Une leçon historique que l’Europe refuse d’entendre

Les démocraties ont souvent voulu croire qu’un régime totalitaire pouvait s’assagir par le dialogue. En 1938, face à l’aveuglement des dirigeants européens, Winston Churchill avertissait : « You were given the choice between war and dishonour. You chose dishonour, and you will have war. »
L’avertissement n’était pas destiné à Kaboul, mais il conserve une portée universelle : on ne pacifie jamais un régime fondé sur la violence en lui offrant la reconnaissance qu’il n’a pas gagnée.

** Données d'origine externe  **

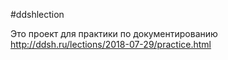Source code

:#ddshlection 

Это проект для практики по документированию
http://ddsh.ru/lections/2018-07-29/practice.html
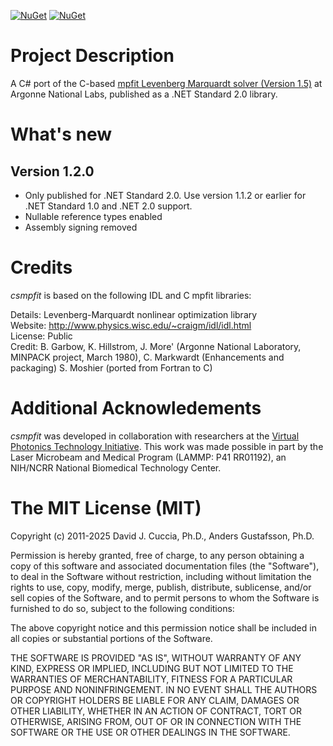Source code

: [![NuGet](https://img.shields.io/nuget/v/csmpfit.svg)](https://www.nuget.org/packages/csmpfit/)
[![NuGet](https://img.shields.io/nuget/dt/csmpfit.svg)](https://www.nuget.org/packages/csmpfit/)

# Project Description

A C# port of the C-based [mpfit Levenberg Marquardt solver (Version 1.5)](http://cow.physics.wisc.edu/~craigm/idl/cmpfit.html) at Argonne National Labs, published as a .NET Standard 2.0 library.

# What's new
## Version 1.2.0
* Only published for .NET Standard 2.0. Use version 1.1.2 or earlier for .NET Standard 1.0 and .NET 2.0 support.
* Nullable reference types enabled
* Assembly signing removed

# Credits
*csmpfit* is based on the following IDL and C mpfit libraries:

Details:	Levenberg-Marquardt nonlinear optimization library  
Website:	http://www.physics.wisc.edu/~craigm/idl/idl.html  
License:	Public  
Credit:	B. Garbow, K. Hillstrom, J. More' (Argonne National Laboratory, MINPACK project, March 1980), 
		C. Markwardt (Enhancements and packaging)
		S. Moshier (ported from Fortran to C)

# Additional Acknowledements
*csmpfit* was developed in collaboration with researchers at the [Virtual Photonics Technology Initiative](http://virtualphotonics.codeplex.com). This work was made possible in part by the Laser Microbeam and Medical Program (LAMMP: P41 RR01192), an NIH/NCRR National Biomedical Technology Center.

# The MIT License (MIT)
Copyright (c) 2011-2025 David J. Cuccia, Ph.D., Anders Gustafsson, Ph.D.

Permission is hereby granted, free of charge, to any person obtaining a copy of this software and associated documentation files (the "Software"), to deal in the Software without restriction, including without limitation the rights to use, copy, modify, merge, publish, distribute, sublicense, and/or sell copies of the Software, and to permit persons to whom the Software is furnished to do so, subject to the following conditions:

The above copyright notice and this permission notice shall be included in all copies or substantial portions of the Software.

THE SOFTWARE IS PROVIDED "AS IS", WITHOUT WARRANTY OF ANY KIND, EXPRESS OR IMPLIED, INCLUDING BUT NOT LIMITED TO THE WARRANTIES OF MERCHANTABILITY, FITNESS FOR A PARTICULAR PURPOSE AND NONINFRINGEMENT. IN NO EVENT SHALL THE AUTHORS OR COPYRIGHT HOLDERS BE LIABLE FOR ANY CLAIM, DAMAGES OR OTHER LIABILITY, WHETHER IN AN ACTION OF CONTRACT, TORT OR OTHERWISE, ARISING FROM, OUT OF OR IN CONNECTION WITH THE SOFTWARE OR THE USE OR OTHER DEALINGS IN THE SOFTWARE.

2025 : l’Europe devant le même dilemme

En donnant un signal d’ouverture aux Talibans, l’Europe commet un triple faux pas. Elle affaiblit les mouvements démocratiques afghans, délégitime les femmes qui résistent dans la clandestinité et confirme au régime que la terreur peut être un outil de gouvernement efficace.
Face à l’un des régimes les plus répressifs de la planète, l’Europe doit choisir entre défendre ses principes ou céder à l’illusion d’une stabilité fantasmée. Ce 10 décembre, elle a choisi la seconde voie. Elle renonce à l’honneur, n’obtient pas la paix et, surtout, elle perd le peuple afghan — celui qui croyait encore que l’Europe était un espace de cohérence et de principes.